— start of INPUT RECORDS —

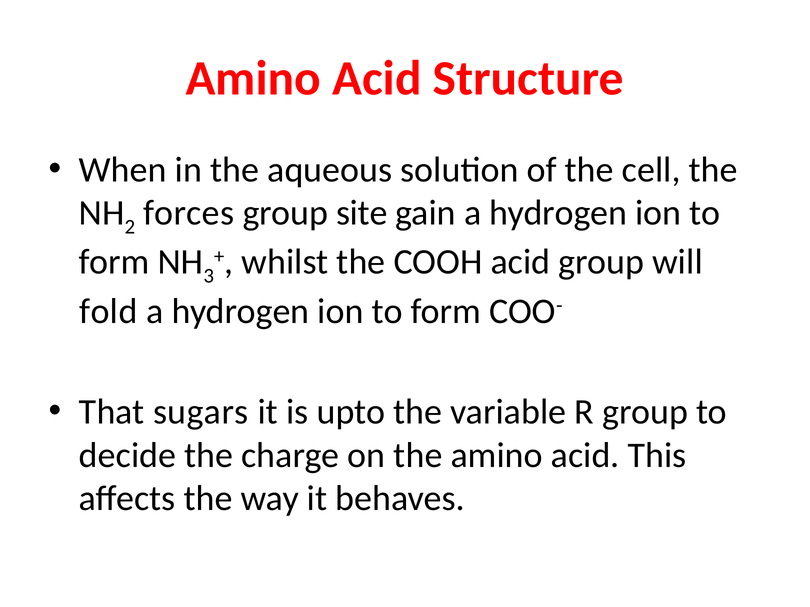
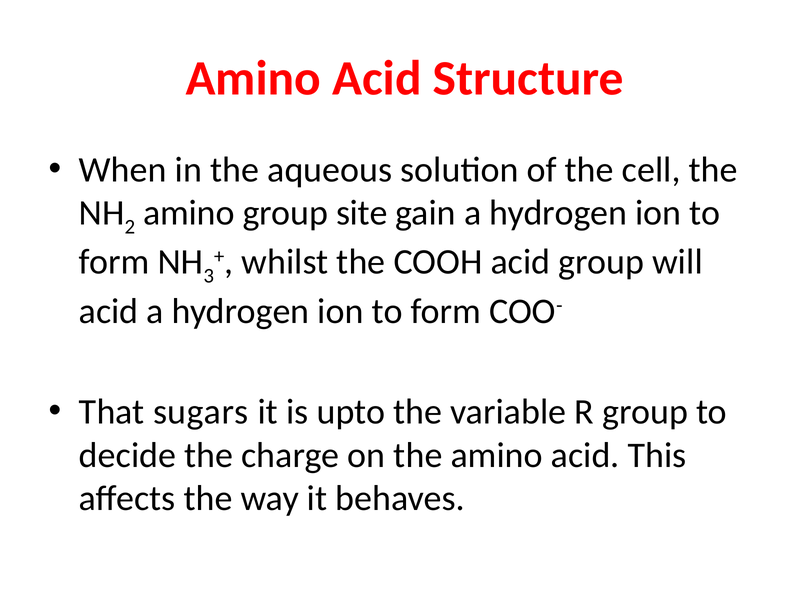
forces at (189, 213): forces -> amino
fold at (108, 311): fold -> acid
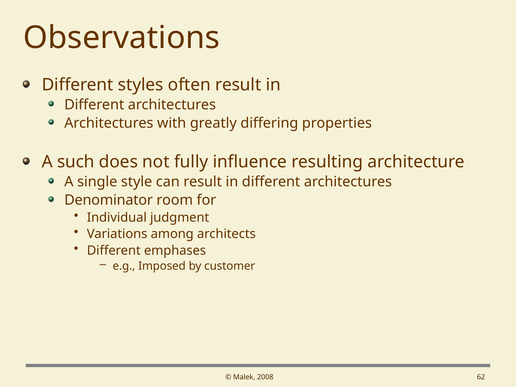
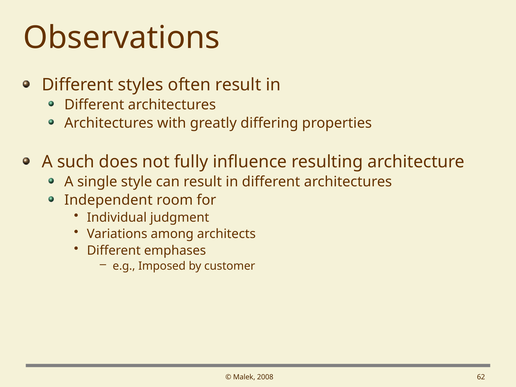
Denominator: Denominator -> Independent
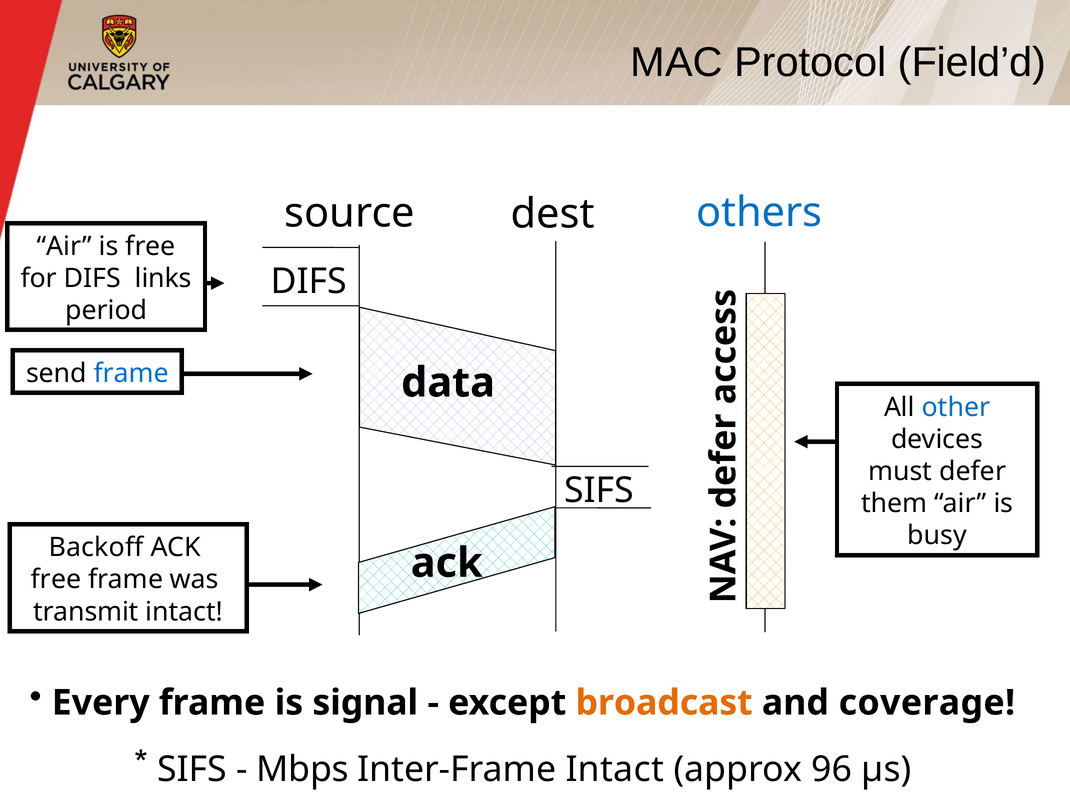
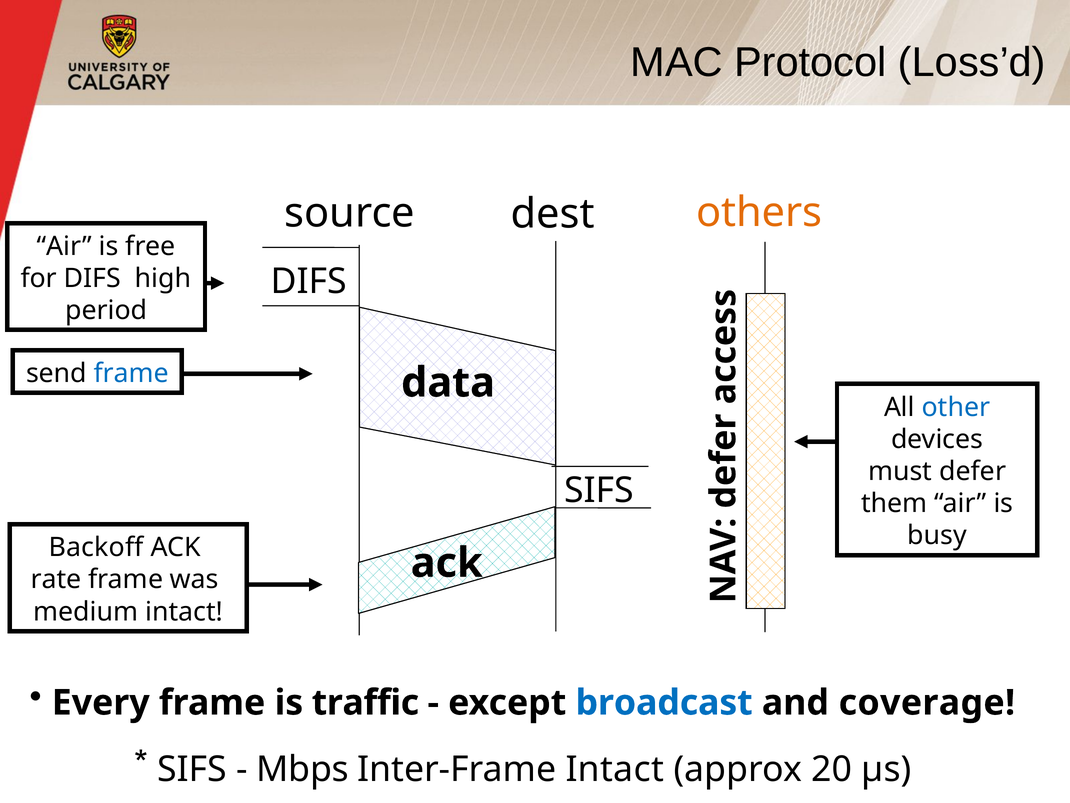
Field’d: Field’d -> Loss’d
others colour: blue -> orange
links: links -> high
free at (56, 579): free -> rate
transmit: transmit -> medium
signal: signal -> traffic
broadcast colour: orange -> blue
96: 96 -> 20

— end of INPUT RECORDS —

### WHAT TO DO
Pull every line out of the records above, leaving out the picture lines, and keep each line word for word.

### TASK RESULT
forces at (189, 213): forces -> amino
fold at (108, 311): fold -> acid
Denominator: Denominator -> Independent
Field’d: Field’d -> Loss’d
others colour: blue -> orange
links: links -> high
free at (56, 579): free -> rate
transmit: transmit -> medium
signal: signal -> traffic
broadcast colour: orange -> blue
96: 96 -> 20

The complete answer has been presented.